Kommentar CSU: Münchener Implosionen
Der Spagat zwischen Bundes- und Landespolitik gelingt der CSU nicht mehr. Mit einer Koalition in Bayern wird alles noch schwieriger.
Die CSU macht es sich und ihren verbliebenen Anhängern wahrlich nicht leicht. Drei Tage lang brauchte ihr Führungsduo nach der Wahlniederlage, um sich am Ende doch ins Unvermeidliche - den Rücktritt - zu fügen. Genauso schwer tut sich die Partei trotz der ablaufenden Frist für Koalitionsverhandlungen, sich auf einen Kandidaten für das Amt des Ministerpräsidenten zu einigen. Soll die angebliche Lichtgestalt Horst Seehofer lieber Bundesminister bleiben oder als Landespolitiker nach Bayern gehen? Viele Berliner Christsoziale sahen ihn zuletzt lieber in München, viele Münchner lieber in Berlin - beides muss man nicht unbedingt als Kompliment verstehen.
Jenseits dieser Personalie gibt es aber auf die Frage, um die es im Kern geht, für die CSU in ihrer heutigen Lage keine richtige Antwort. Der Spagat zwischen Bundes- und Landespolitik, den die Partei jahrzehntelang so souverän bewältigte, funktioniert nicht mehr. Daran ist schon Edmund Stoiber gescheitert. Das Zögern, das Stoiber angesichts der Entscheidung zwischen München und Berlin ergriff, war mehr als nur das Symptom eines notorischen Zauderers. Es resultierte aus der Ausweglosigkeit der Situation selbst. Die geringere Rolle Bayerns im vereinten Deutschland, die kleine Bedeutung der CSU als dritter Partner in einer großen Koalition, das abnehmende Gewicht innerhalb der Union durch deren Wahlerfolge andernorts - das alles ließ sich weder von München noch von Berlin aus rückgängig machen.

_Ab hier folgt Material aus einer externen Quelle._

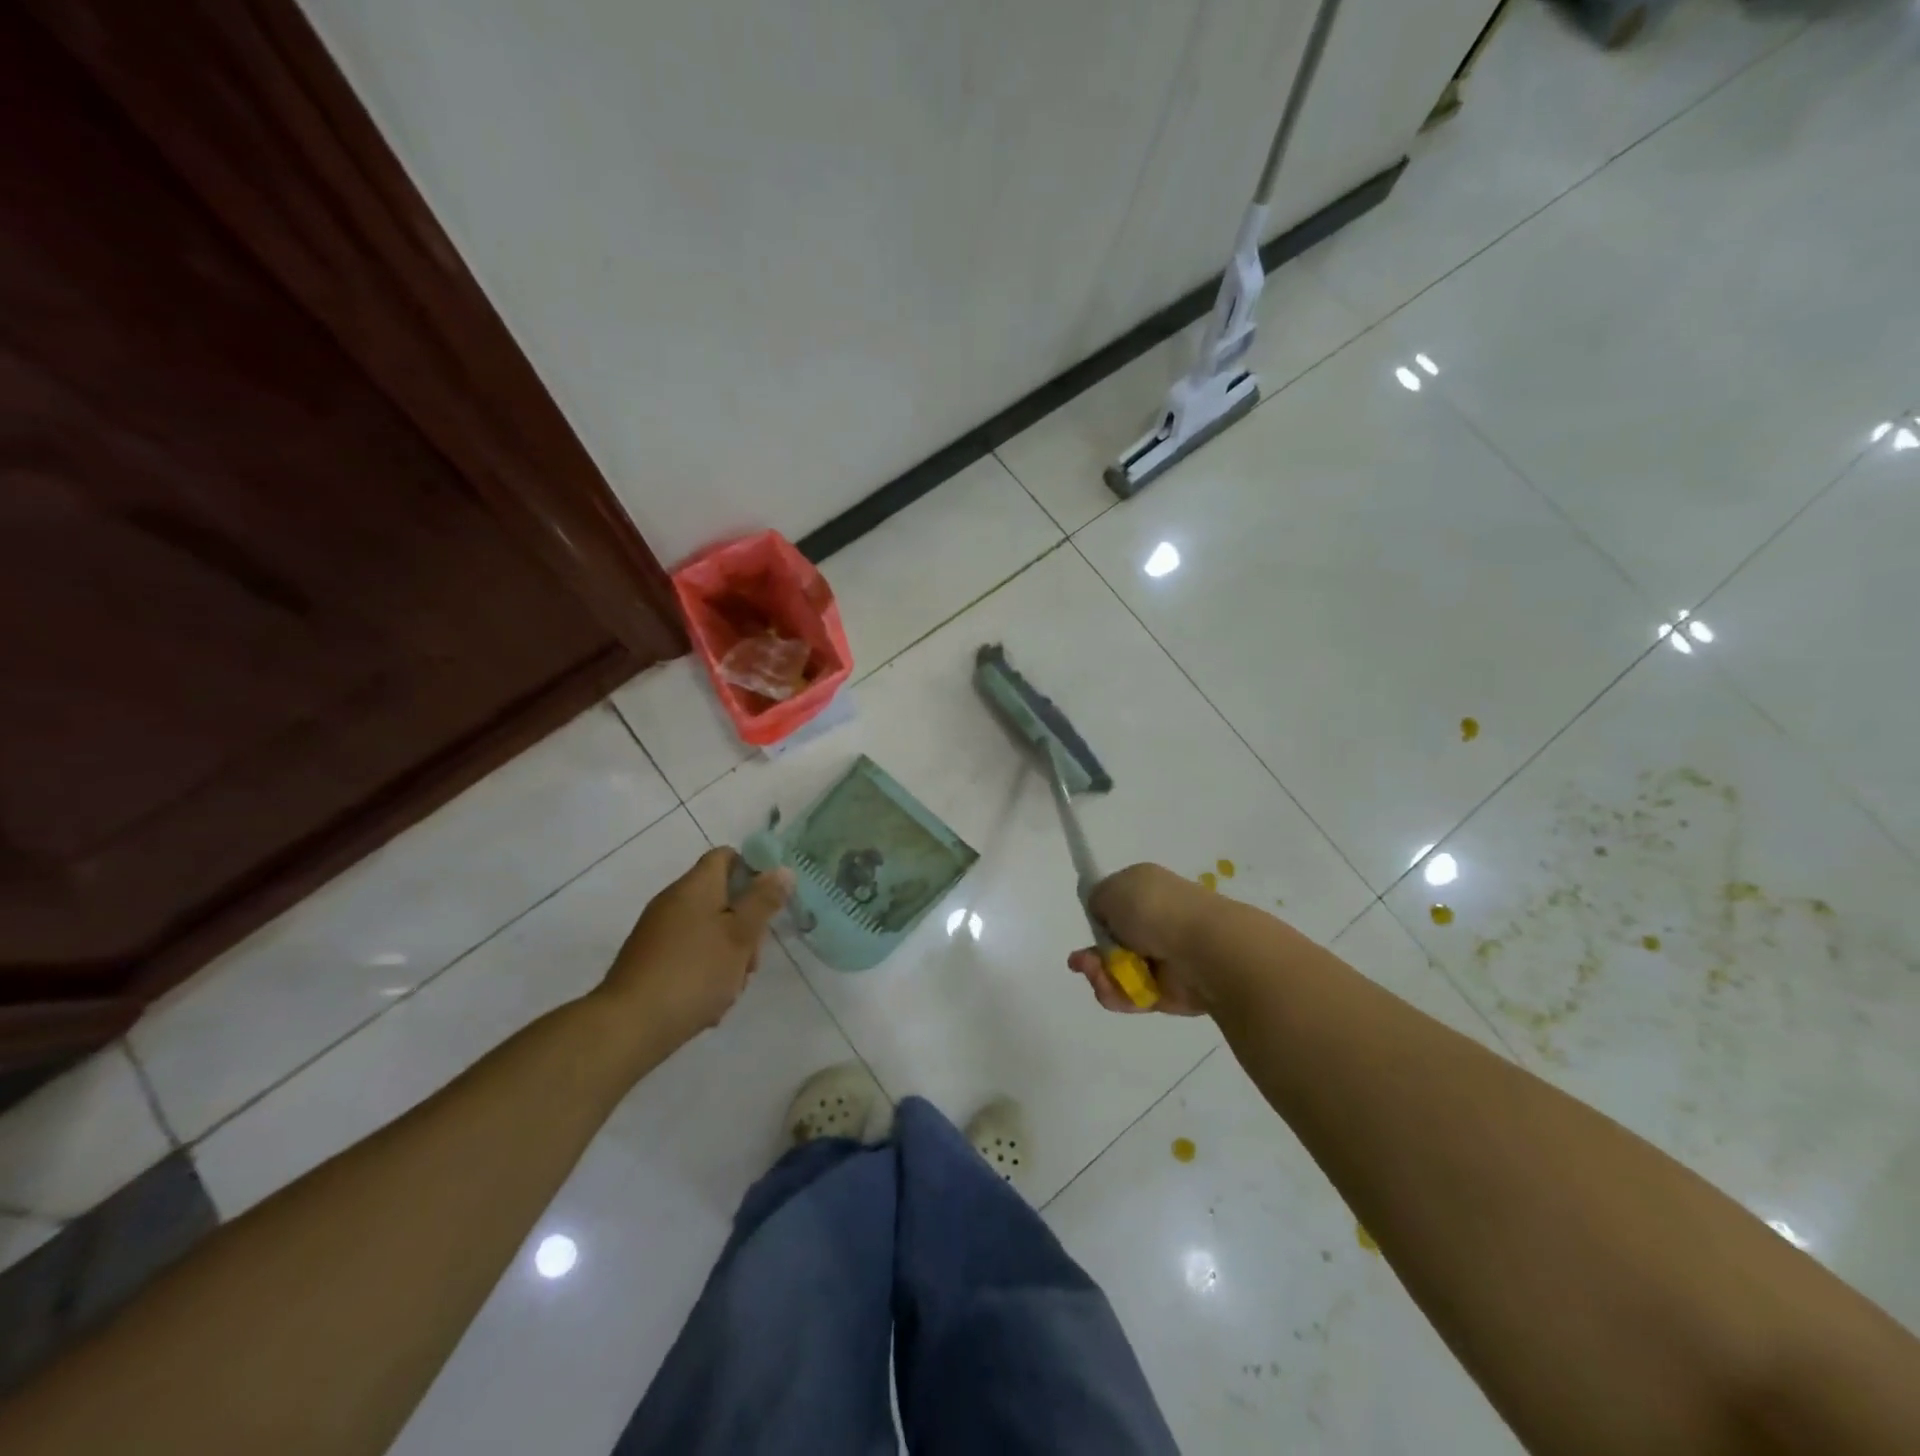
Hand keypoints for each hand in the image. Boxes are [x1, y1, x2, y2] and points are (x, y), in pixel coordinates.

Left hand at [598, 848, 794, 1047]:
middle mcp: (673, 902)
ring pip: (709, 932)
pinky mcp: (649, 962)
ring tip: (731, 988)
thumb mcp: (741, 935)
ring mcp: (658, 933)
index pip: (726, 857)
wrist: (628, 1027)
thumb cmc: (694, 972)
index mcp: (695, 886)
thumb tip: (782, 869)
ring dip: (728, 956)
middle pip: (721, 899)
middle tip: (751, 960)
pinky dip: (704, 973)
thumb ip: (763, 901)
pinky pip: (689, 956)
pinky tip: (709, 1003)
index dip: (753, 871)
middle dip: (745, 927)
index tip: (769, 901)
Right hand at [1068, 862, 1219, 1015]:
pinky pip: (1129, 995)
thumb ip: (1097, 899)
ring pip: (1116, 971)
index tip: (1090, 924)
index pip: (1116, 904)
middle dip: (1091, 953)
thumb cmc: (1155, 909)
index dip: (1098, 916)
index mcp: (1148, 890)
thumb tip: (1103, 914)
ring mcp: (1161, 958)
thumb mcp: (1111, 889)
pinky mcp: (1165, 992)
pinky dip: (1115, 994)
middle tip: (1082, 961)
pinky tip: (1110, 988)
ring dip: (1099, 974)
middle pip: (1111, 942)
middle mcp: (1156, 922)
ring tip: (1097, 974)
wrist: (1203, 950)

Dass die CSU jetzt auch in Bayern nur noch eine Koalitionsregierung führt, macht die Sache nicht leichter. Kann etwa ein bayerischer Innenminister mit bundesweiten Initiativen noch machtvoll auftreten, wenn ihm sogleich ein liberaler Justizminister in die Parade fährt? Viel spricht dafür, das Münchner Amt in dieser Lage mit einem soliden Landespolitiker zu besetzen und es nicht erneut zu jener christsozialen Selbstüberhebung zu nutzen, der die Parteiprominenz mit frisch eingeübten Demutsgesten gerade so wortreich abschwört.
Das Problem ist nur: Sollte sich Seehofer in München nicht durchsetzen, kehrt er als Verlierer nach Berlin zurück. Dann wäre er tatsächlich der neue Edmund Stoiber.